Un grognement lugubre sembla lui répondre de la plate-forme. Des mains martelèrent le plafond au-dessus, et un autre endroit autour de la cage d’ascenseur. Puis, il y eut un fracas étourdissant… et ils tombèrent à l’intérieur. Quelques-uns se frayèrent un chemin, puis un plus grand nombre s’engouffra par le passage qui venait d’être forcé.
Les trois premiers Pourris à pénétrer dans le couloir avaient par le passé été soldat, barbier et Chinois. Briar chargea son fusil et visa rapidement, atteignant les deux premiers dans les yeux, et arrachant une oreille au troisième.
— Mère ! cria Zeke.
— Derrière moi, tous les deux ! ordonna-t-elle.
Mais Angeline n’écouta pas et se servit de son propre fusil pour abattre le troisième.
Une nouvelle vague de Pourris, comptant une demi-douzaine de corps en largeur et autant en profondeur, piétina les trois cadavres.
— Reculez ! cria Angeline. Repliez-vous, par ici, dit-elle tout en continuant de tirer.

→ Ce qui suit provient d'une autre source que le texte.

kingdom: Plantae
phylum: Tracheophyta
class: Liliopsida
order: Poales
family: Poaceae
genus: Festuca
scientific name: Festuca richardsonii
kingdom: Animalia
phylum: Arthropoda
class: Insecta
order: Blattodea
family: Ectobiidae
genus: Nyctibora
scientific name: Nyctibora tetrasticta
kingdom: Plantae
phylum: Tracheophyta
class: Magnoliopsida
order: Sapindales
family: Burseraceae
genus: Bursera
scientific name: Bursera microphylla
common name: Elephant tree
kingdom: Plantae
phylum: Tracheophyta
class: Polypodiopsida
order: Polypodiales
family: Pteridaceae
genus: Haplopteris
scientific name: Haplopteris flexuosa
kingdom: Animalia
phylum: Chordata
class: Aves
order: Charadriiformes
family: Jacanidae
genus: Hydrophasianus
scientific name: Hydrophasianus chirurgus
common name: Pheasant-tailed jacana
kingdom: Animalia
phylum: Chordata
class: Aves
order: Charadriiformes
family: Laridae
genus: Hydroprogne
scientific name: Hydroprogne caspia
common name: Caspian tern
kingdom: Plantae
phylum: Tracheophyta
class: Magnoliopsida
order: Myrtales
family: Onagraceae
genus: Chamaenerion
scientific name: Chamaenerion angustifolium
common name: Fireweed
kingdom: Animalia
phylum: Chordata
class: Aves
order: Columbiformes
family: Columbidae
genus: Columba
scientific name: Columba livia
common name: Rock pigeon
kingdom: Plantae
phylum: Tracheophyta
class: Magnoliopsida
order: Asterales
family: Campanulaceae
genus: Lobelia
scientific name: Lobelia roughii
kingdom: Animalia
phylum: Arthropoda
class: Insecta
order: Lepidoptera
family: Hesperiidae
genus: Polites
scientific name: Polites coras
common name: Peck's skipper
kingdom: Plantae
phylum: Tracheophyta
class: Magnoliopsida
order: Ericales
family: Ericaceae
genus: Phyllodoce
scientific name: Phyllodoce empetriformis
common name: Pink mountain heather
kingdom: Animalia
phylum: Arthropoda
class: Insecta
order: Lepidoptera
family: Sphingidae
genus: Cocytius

Le bruit dans le couloir était assourdissant, surtout pour Zeke et Briar dont la tête bourdonnait déjà. Mais ils avaient le choix entre viser et tirer, ou s’asseoir et mourir ; alors les femmes continuèrent de tirer tandis que Zeke cherchait un chemin pour s’enfuir, jouant les éclaireurs tout en essayant de suivre les instructions d’Angeline.
— À ta droite ! Je veux dire, ton autre droite, se corrigea-t-elle. Il devrait y avoir une porte là, au bout du couloir. À côté du bureau.
— Elle est fermée, cria Zeke.
Le troisième mot fut étouffé par la détonation du Spencer, mais Angeline avait saisi l’idée générale. Elle lança :
— Couvrez-moi juste une seconde.
Avant que Briar ait le temps de faire quoi que ce soit d’autre qu’accepter, la princesse se retourna et écarta Zeke de son chemin. Elle déchargea son fusil à pompe sur la serrure et la porte s’ouvrit, se fracassant sur ses charnières.
— C’est une issue, expliqua la princesse. Il dit aux gens que c’est un cul-de-sac, mais c’est sa sortie de secours personnelle, à ce salaud.
Zeke écarta les morceaux de porte restants avec son pied, et regretta de ne pas avoir quelque chose pour la refermer derrière eux, mais il ne fallait pas y compter et il n’avait pas le temps de se plaindre. Il essaya de faire passer les femmes en premier, mais il n’était pas armé et aucune des deux ne le laissa faire.
Sa mère le prit par le cou et le jeta à moitié dans le couloir, puis faillit trébucher sur lui en faisant marche arrière à cause du recul du fusil. Angeline lui lança :
— Bouge !
Puis elle se mit à recharger son arme tout en battant en retraite. Le couloir était sombre et encombré, mais Zeke repéra des escaliers qui montaient et d’autres qui descendaient.
— Dans quel sens ? demanda-t-il, perché au bord du palier.
— En haut, nom de Dieu ! jura Angeline tout en réarmant son fusil. Nous coupons à travers le gros de la bagarre et, si nous descendons, ils nous coinceront. Nous devons essayer de monter si nous voulons survivre.
— Nous ne pouvons pas continuer comme ça, souffla Briar.